In our devotional heritage belief, devotion, duty, and discipline, are inseparable. How we live and how we pray cannot be separated in Christian living. Each affects the other, becoming a practical matter for the devotional life of all who live through a Life not their own, transmitted to them by the Spirit through the means of grace, the Book and the Bread, within the Eucharistic fellowship of the baptized who share in the apostolic faith.

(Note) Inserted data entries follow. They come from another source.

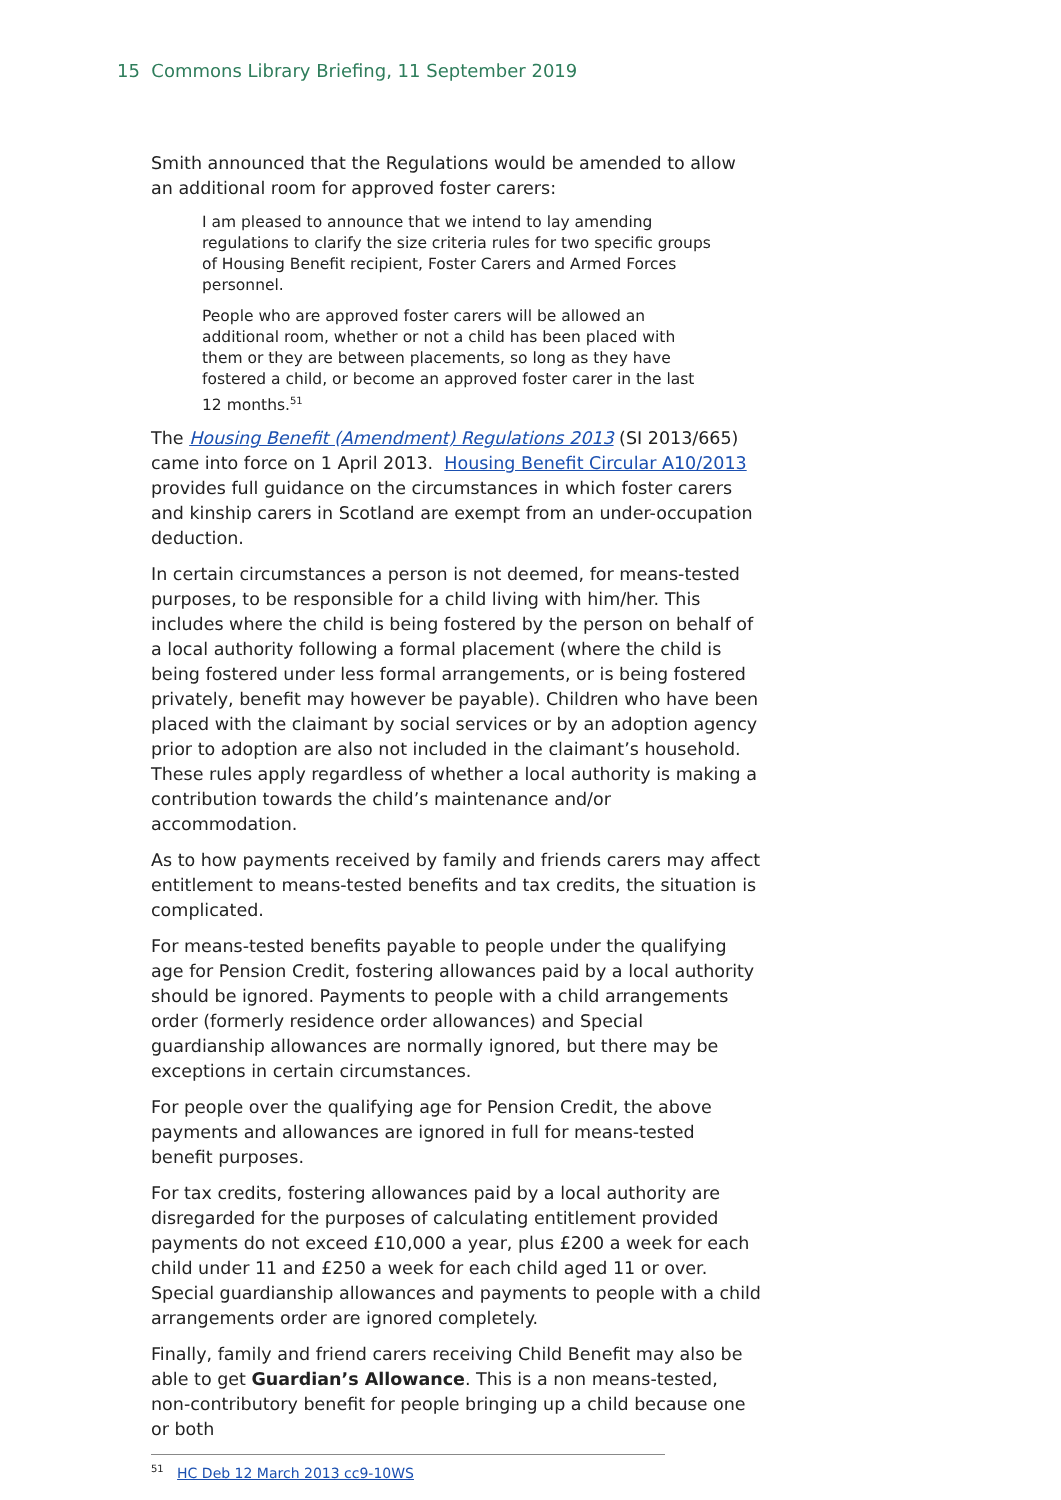15 Commons Library Briefing, 11 September 2019
Smith announced that the Regulations would be amended to allow an additional room for approved foster carers:
I am pleased to announce that we intend to lay amending regulations to clarify the size criteria rules for two specific groups of Housing Benefit recipient, Foster Carers and Armed Forces personnel.
People who are approved foster carers will be allowed an additional room, whether or not a child has been placed with them or they are between placements, so long as they have fostered a child, or become an approved foster carer in the last 12 months.<sup>51</sup>
The Housing Benefit (Amendment) Regulations 2013 (SI 2013/665) came into force on 1 April 2013. Housing Benefit Circular A10/2013 provides full guidance on the circumstances in which foster carers and kinship carers in Scotland are exempt from an under-occupation deduction.
In certain circumstances a person is not deemed, for means-tested purposes, to be responsible for a child living with him/her. This includes where the child is being fostered by the person on behalf of a local authority following a formal placement (where the child is being fostered under less formal arrangements, or is being fostered privately, benefit may however be payable). Children who have been placed with the claimant by social services or by an adoption agency prior to adoption are also not included in the claimant’s household. These rules apply regardless of whether a local authority is making a contribution towards the child’s maintenance and/or accommodation.
As to how payments received by family and friends carers may affect entitlement to means-tested benefits and tax credits, the situation is complicated.
For means-tested benefits payable to people under the qualifying age for Pension Credit, fostering allowances paid by a local authority should be ignored. Payments to people with a child arrangements order (formerly residence order allowances) and Special guardianship allowances are normally ignored, but there may be exceptions in certain circumstances.
For people over the qualifying age for Pension Credit, the above payments and allowances are ignored in full for means-tested benefit purposes.
For tax credits, fostering allowances paid by a local authority are disregarded for the purposes of calculating entitlement provided payments do not exceed £10,000 a year, plus £200 a week for each child under 11 and £250 a week for each child aged 11 or over. Special guardianship allowances and payments to people with a child arrangements order are ignored completely.
Finally, family and friend carers receiving Child Benefit may also be able to get Guardian’s Allowance. This is a non means-tested, non-contributory benefit for people bringing up a child because one or both
<sup>51</sup> HC Deb 12 March 2013 cc9-10WS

The purpose of positive and practical divinity is to bring us to Heaven. So it affects our judgments, settles our consciences, directs our lives, mortifies our corruptions, increases our graces, strengthens our comforts, and saves our souls. The meaning of responsible discipleship, of growth in grace, of incorporation in Christ, is that ‘if any man be in Christ he is a new creature.’
The Aim
The aim of such practical devotion is to make a person ‘a new creature’ ‘sincere in his obedience’ a favourite phrase that illuminates what is meant by ‘the perfection of wayfaring men’.